I know this doesn’t help you at all, but just adding what relevant experience I have with the fan.

Thanks for the additional info! In the meantime I also took out my trusty Tektronix T912 and did some test on the voltages:
- Configuration 1: LB out, rear case off. Connected the oscilloscope to the fan connectors on the AB. Powering on the clicking noise returned (at least some consistency). Looking at the osci the 12V was anything but constant 12V and instead "wobbled" between 8V and 12V, perfectly in sync with the clicking noise. Yikes! Measuring the 5V rail on the HDD connector yields similar behavior between roughly 3V and 5V.
- Configuration 2: LB in, rear case off. The clicking noise is gone (as before) and the 12V and 5V rail are definitely more stable. The machine crashed anyway after less than 2 minutes :/
- Configuration 3: LB in, rear case on. To measure at the HDD power connector I put in a piece of wire to connect to the Tektronix. Voltage now looks perfectly normal, switching to AC a bit of 50Hz is detectable but with scales at 20mV. But, more importantly, the CC now runs... and... doesn't crash? Huh? And no changes in the fan's RPM? Weird, but I'll take it.

I'm definitely not an electronics expert, but I can't recall any experience where adding consumers to a power supply made it run more stable. Anyway, this is not to say that everything works fine now, far from it. I'll definitely have to run more/longer tests (to check if the PSU *really* doesn't crash with the CC somewhat fully assembled) and fix some other stuff. For instance, the brightness control at the front now only darkens but no longer brightens the screen (something that worked last week) and, more importantly:

The Mac doesn't want to read something from the Floppy drive. At all. It just goes into the crossed-out flashing floppy disk icon. Putting a disk in does absolutely nothing, even when doing so before cold starting. This behavior seems really weird to me as, to the best of my knowledge, the Mac would at least eject the disk if it doesn't want to boot from it.

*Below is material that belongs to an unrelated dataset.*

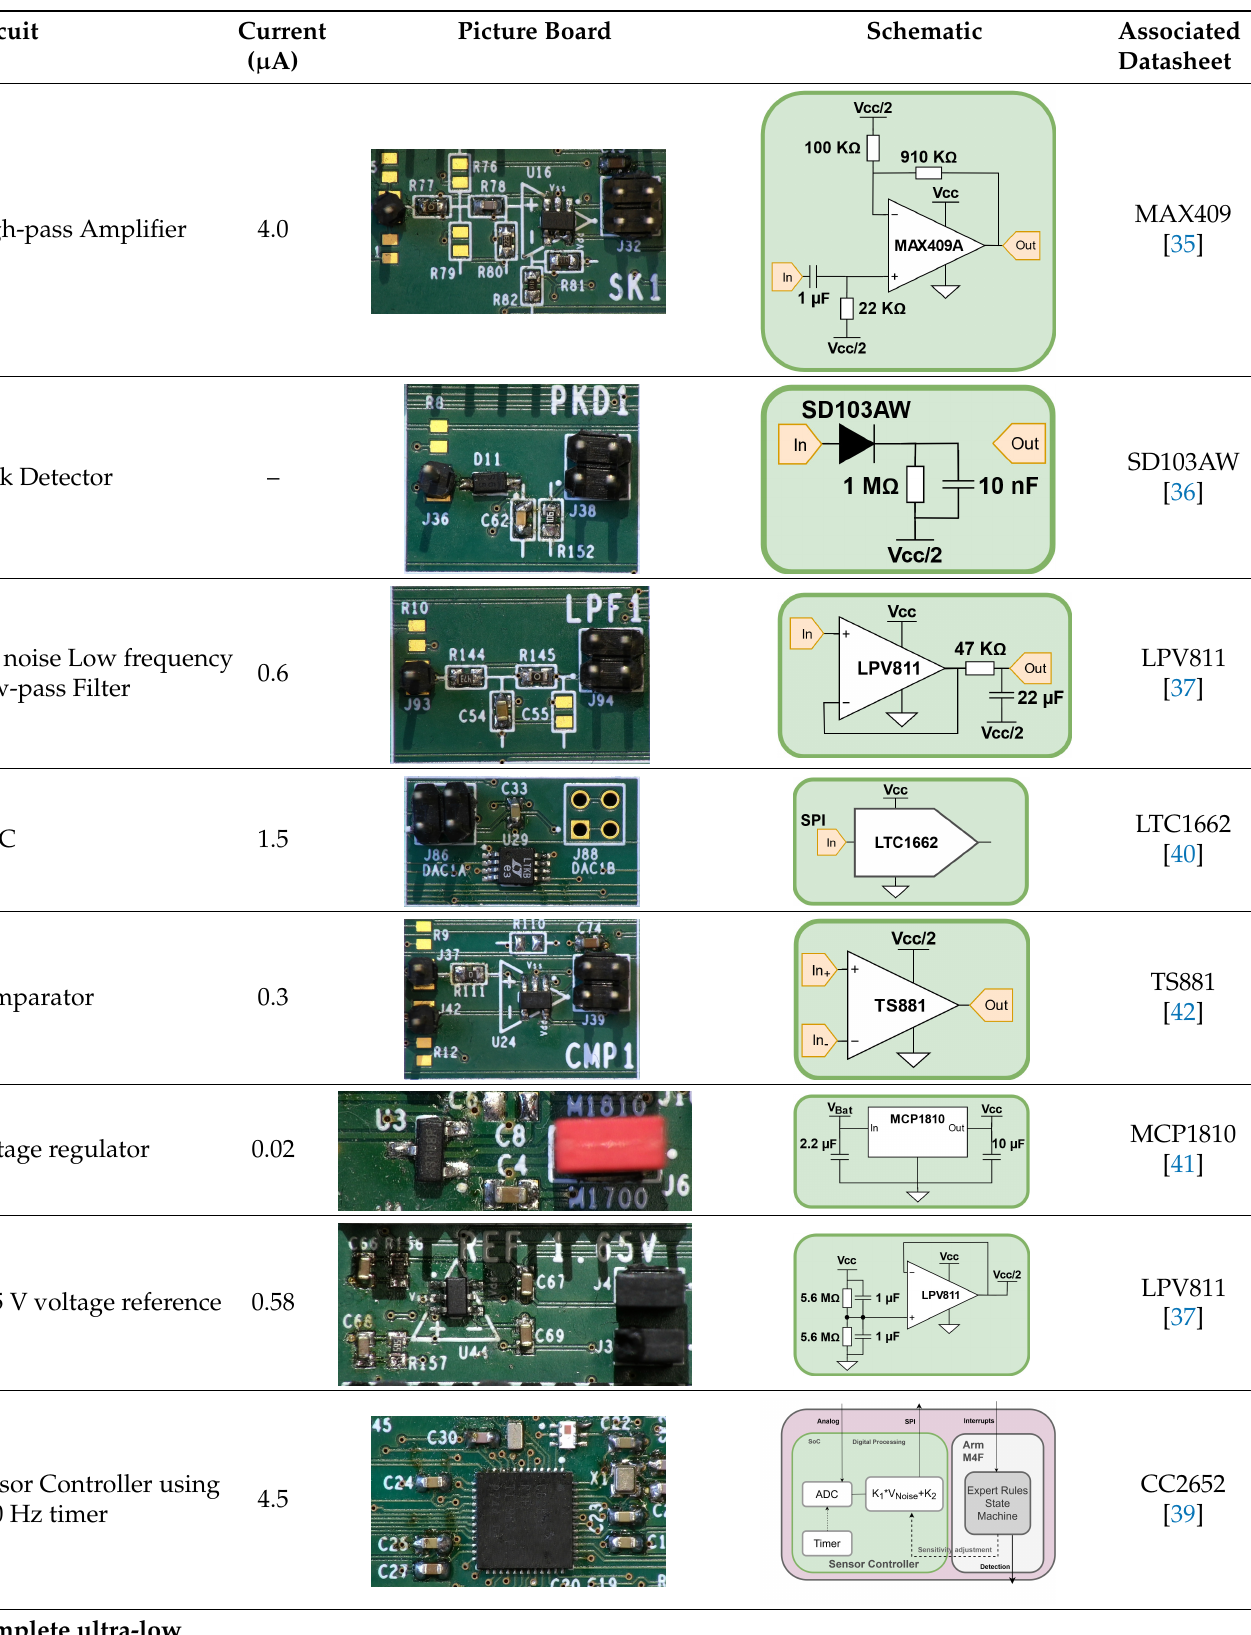
Table 2. Always-on ultra-low power analog circuits implementation and supply current ( µ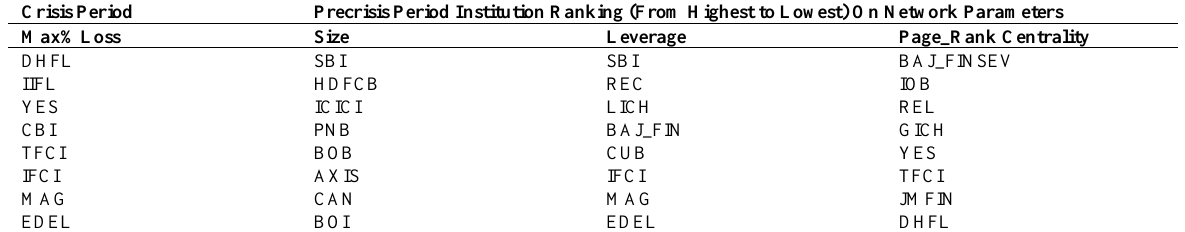
Table 5. Comparison of top twenty financial institutions based on Max%Loss from crisis period and Granger- causal-network-based measures from the pre-crisis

And before it does that it should at least try to read something.

I know this doesn't have anything to do anymore with the initial problem I opened this thread with - so should I open a new one?

Edit/Update: Regarding Configuration 3: I now had the CC powered on/booted in the "no-boot-media" status for over an hour - far longer than ever in the last years. Still strange to me that more power consumption results in a more stable system.
 
Last edited:

Paolo B

Tinkerer
Nov 27, 2021
293
175
43
Switzerland
The “issue“ with the fan *might* be explained by the fan being regulated (or, in fact, not regulated) by the logic board.
For the floppy, you absolutely need to make sure that the floppy drive and floppy disk are OK. By my experience, that generation of drives is sensitive to misalignment of the head.
 

TechnikTobi

New Tinkerer
Oct 1, 2025
10
4
3
24
Austria
The “issue“ with the fan *might* be explained by the fan being regulated (or, in fact, not regulated) by the logic board.

That could be it!

For the floppy, you absolutely need to make sure that the floppy drive and floppy disk are OK. By my experience, that generation of drives is sensitive to misalignment of the head.

The drive has been cleaned, re-lubricated, re-capped and tested in another Mac (non-color classic). Also, I'd expect the symbol to be a "?" instead of a "X" when there is no drive installed?